Search term "phẩm": please copy every line of the records below that contains it.

(Saved entries)
○ ○ ○ ○

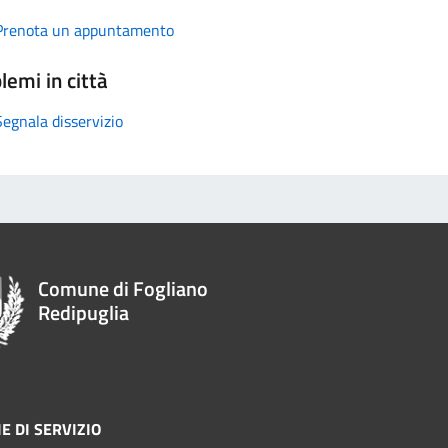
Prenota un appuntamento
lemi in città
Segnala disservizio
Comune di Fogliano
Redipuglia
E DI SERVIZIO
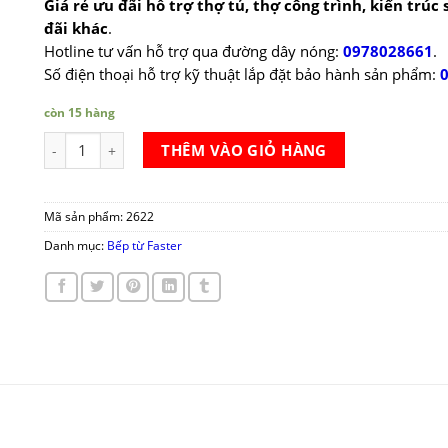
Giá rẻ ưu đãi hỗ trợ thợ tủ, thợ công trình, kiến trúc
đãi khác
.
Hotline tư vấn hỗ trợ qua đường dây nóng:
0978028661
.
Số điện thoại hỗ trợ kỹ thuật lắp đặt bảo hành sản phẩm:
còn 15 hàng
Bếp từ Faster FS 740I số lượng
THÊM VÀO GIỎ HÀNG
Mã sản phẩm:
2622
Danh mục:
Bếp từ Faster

○ ○ ○ ○

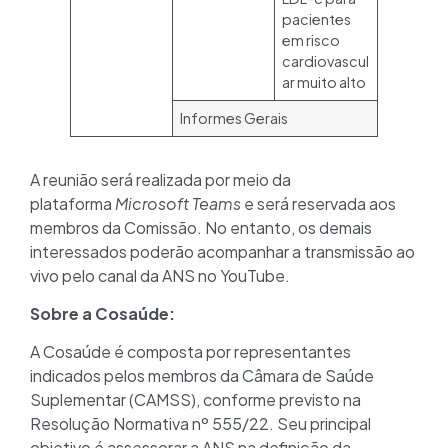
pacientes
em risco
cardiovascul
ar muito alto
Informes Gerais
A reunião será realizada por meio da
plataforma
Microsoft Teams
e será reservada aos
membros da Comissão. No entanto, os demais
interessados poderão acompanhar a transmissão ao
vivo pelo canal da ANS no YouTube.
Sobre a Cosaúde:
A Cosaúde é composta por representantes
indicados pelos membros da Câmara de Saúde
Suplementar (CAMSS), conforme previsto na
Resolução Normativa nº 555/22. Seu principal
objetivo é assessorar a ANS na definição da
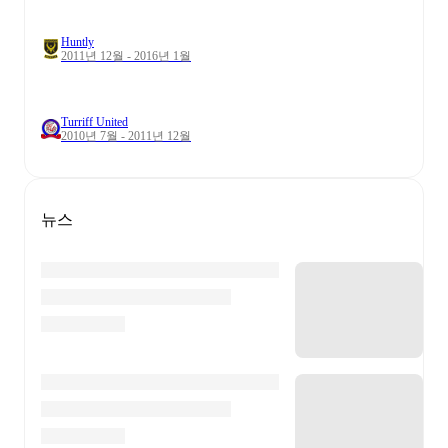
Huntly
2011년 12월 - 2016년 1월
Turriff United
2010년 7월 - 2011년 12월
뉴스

○ ○ ○ ○

§ **WRITTEN SOLUTION**
Số điện thoại hỗ trợ kỹ thuật lắp đặt bảo hành sản phẩm:
Mã sản phẩm:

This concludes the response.